Pengedar 15 Kg Heroin di Sumut Ditangkap, Tukang Ojek Ikut Positif Sabu dan Ganja

Barang Bukti 15 kg Heroin. Dok. Bareskrim Polri

Pengedar 15 Kg Heroin di Sumut Ditangkap, Tukang Ojek Ikut Positif Sabu dan Ganja

Siti Yona Hukmana • 17 February 2026 14:07

Jakarta: Direktorat Tindak Pidana Narkoba Bareskrim Polri menggagalkan peredaran narkoba jenis heroin seberat 15 kilogram di Sumatra Utara (Sumut). Pengedar, Okto Jefri Sihombing, 42 ditangkap. 

Direktur Tindak Pidana Narkoba Bareskrim Polri Brigjen Eko Hadi Santoso mengatakan kasus ini diungkap di Jl. Lintas Tanjung Balai-Asahan, Sumatra Utara pada Senin, 16 Februari 2026 sekira pukul 22.34 WIB.

"Pengungkapan jaringan Peredaran Narkotika golongan 1 jenis Heroin di wilayah Sumatera Utara," kata Eko dalam keterangannya, Selasa, 17 Februari 2026.


Ilustrasi pengungkapan kasus tindak pidana narkotika.
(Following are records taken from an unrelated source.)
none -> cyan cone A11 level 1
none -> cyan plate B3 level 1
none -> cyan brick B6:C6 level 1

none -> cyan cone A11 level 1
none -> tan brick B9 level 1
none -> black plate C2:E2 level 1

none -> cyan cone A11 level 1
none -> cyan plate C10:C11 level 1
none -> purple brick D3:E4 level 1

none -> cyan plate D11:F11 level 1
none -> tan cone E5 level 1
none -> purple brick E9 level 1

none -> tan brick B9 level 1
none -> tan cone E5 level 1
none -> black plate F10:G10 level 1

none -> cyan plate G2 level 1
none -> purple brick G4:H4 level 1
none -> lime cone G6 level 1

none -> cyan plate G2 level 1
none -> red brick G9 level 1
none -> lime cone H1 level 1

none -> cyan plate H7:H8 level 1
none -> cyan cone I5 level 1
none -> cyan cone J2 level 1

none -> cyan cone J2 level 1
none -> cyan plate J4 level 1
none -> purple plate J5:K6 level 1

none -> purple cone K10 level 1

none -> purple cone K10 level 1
Dok. Metro TV

Eko menuturkan pengungkapan bermula saat tim Subdit IV Dittipidnarkoba Bareskrim Polri mendapatkan informasi dari masyarakat terkait akan adanya peredaran heroin di wilayah Sumatra. Atas laporan tersebut, tim langsung bergerak menyelidiki dan menggagalkan peredaran barang haram itu.

"Yang mana asal narkotikan jenis heroin dari Kota Tanjung Balai (Sumut)," ujar Eko.
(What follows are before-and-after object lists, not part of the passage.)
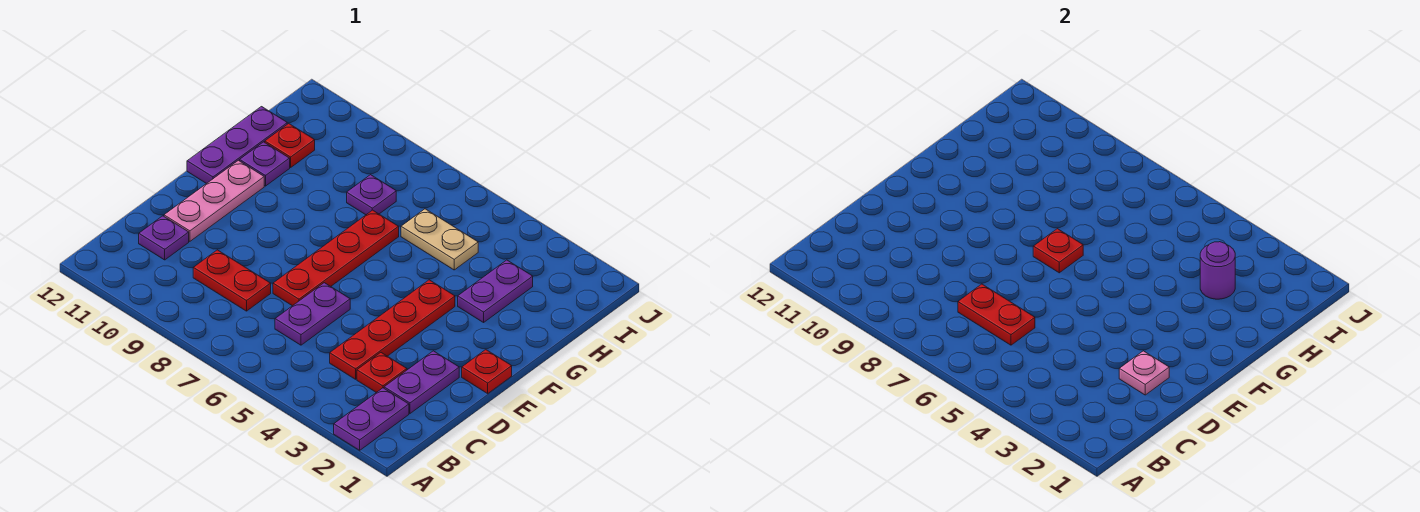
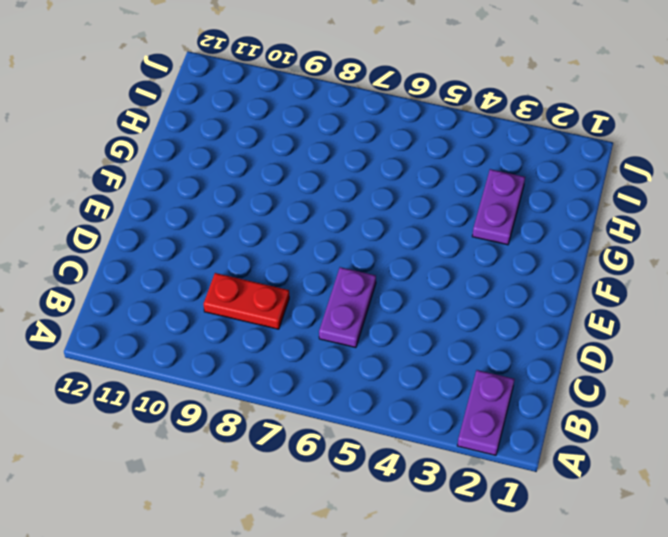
none -> purple plate C2:D2 level 1
none -> red plate C3 level 1
none -> red plate C4:F4 level 1

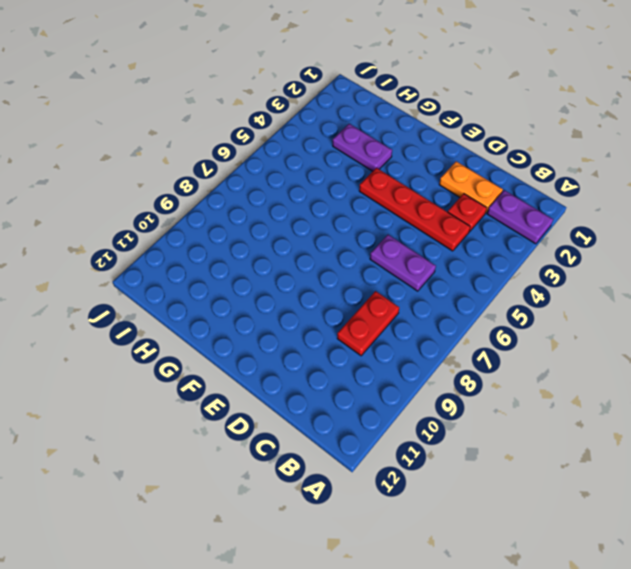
orange plate C2:D2 level 1 -> purple plate C2:D2 level 1
none -> purple plate C11 level 1
none -> red plate D7:G7 level 1
none -> pink plate D11:F11 level 1

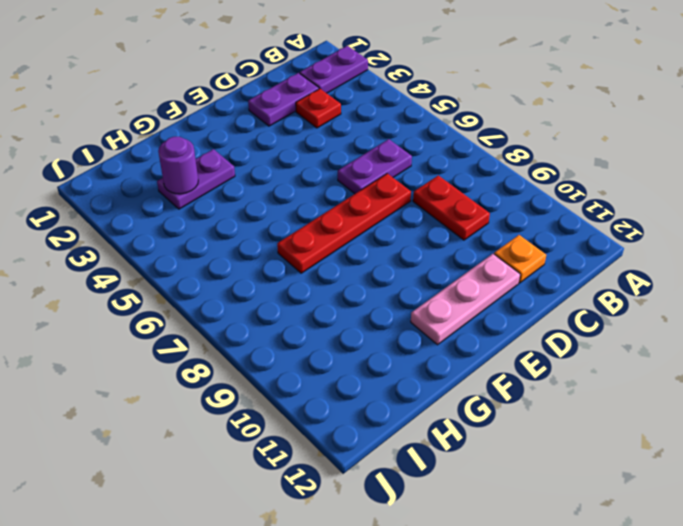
orange plate C11 level 1 -> purple plate C11 level 1
none -> red plate C4:F4 level 1
none -> red plate E1 level 1
none -> purple plate F12:H12 level 1

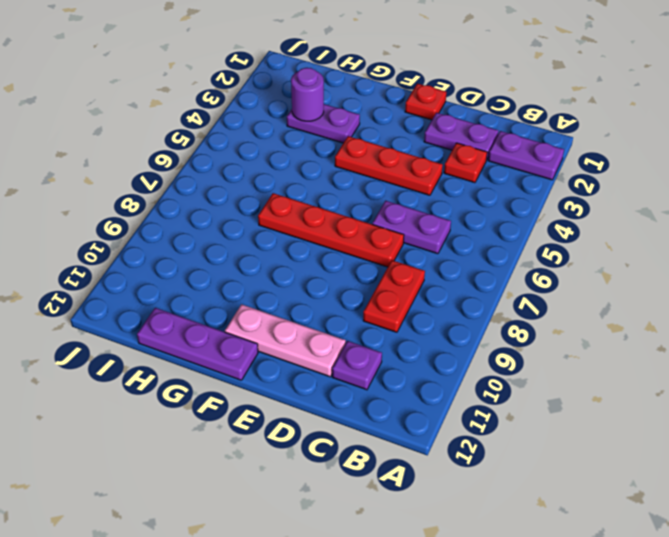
red plate D4:F4 level 1 -> red plate C4:F4 level 1
none -> purple plate G11 level 1
none -> tan plate H5:H6 level 1
none -> purple plate H8 level 1

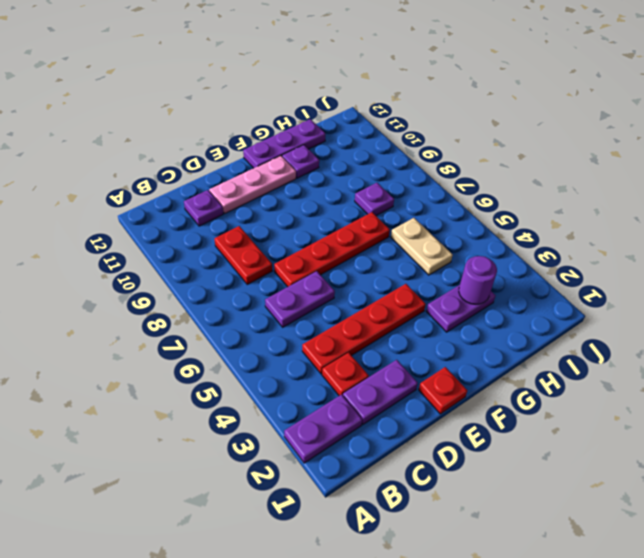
none -> red plate H11 level 1
none -> red plate C6:C7 level 2
none -> pink plate D2 level 2

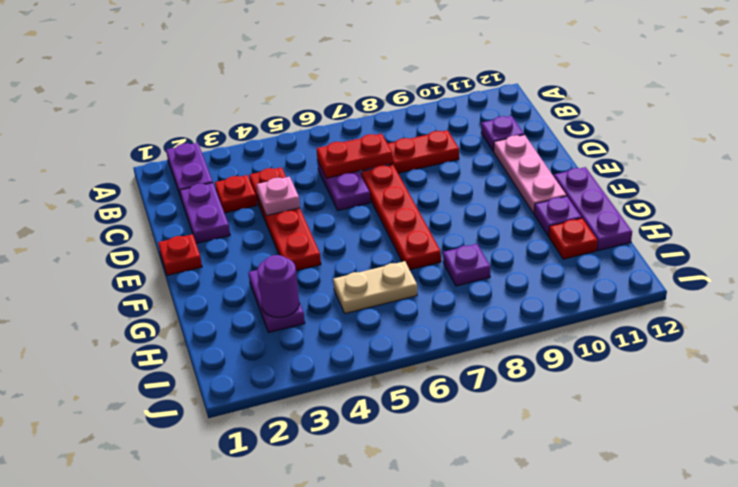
pink plate D4 level 2 -> pink plate D2 level 2
none -> red plate F7 level 2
Hasil penyelidikan, polisi menangkap tersangka Okto selaku kurir bersama seorang pria lainnya bernama AS dan disita 15 kg heroin. Diketahui, AS merupakan tukang ojek pangkalan dan tengah mengantarkan tersangka. Meski belum terbukti terlibat, AS ternyata juga positif narkoba 

Eko mengatakan keduanya langsung dites urine. Hasilnya, keduanya positif mengonsumsi narkoba. Tersangka Okto positif sabu, sementara AS positif sabu dan ganja. Namun, status AS masih saksi.

Berdasarkan hasil pemeriksaan, heroin tersebut diminta oleh seseorang bernama Habib untuk diantarkan menuju ke Simpang Kawat, Kisaran. Saat ini, tersangka Eko telah dibawa ke Bareskrim Polri untuk pemeriksaan lebih lanjut. 

"Rencana tindak lanjut menganalisis asal usul barang bukti," pungkas jenderal polisi bintang satu itu.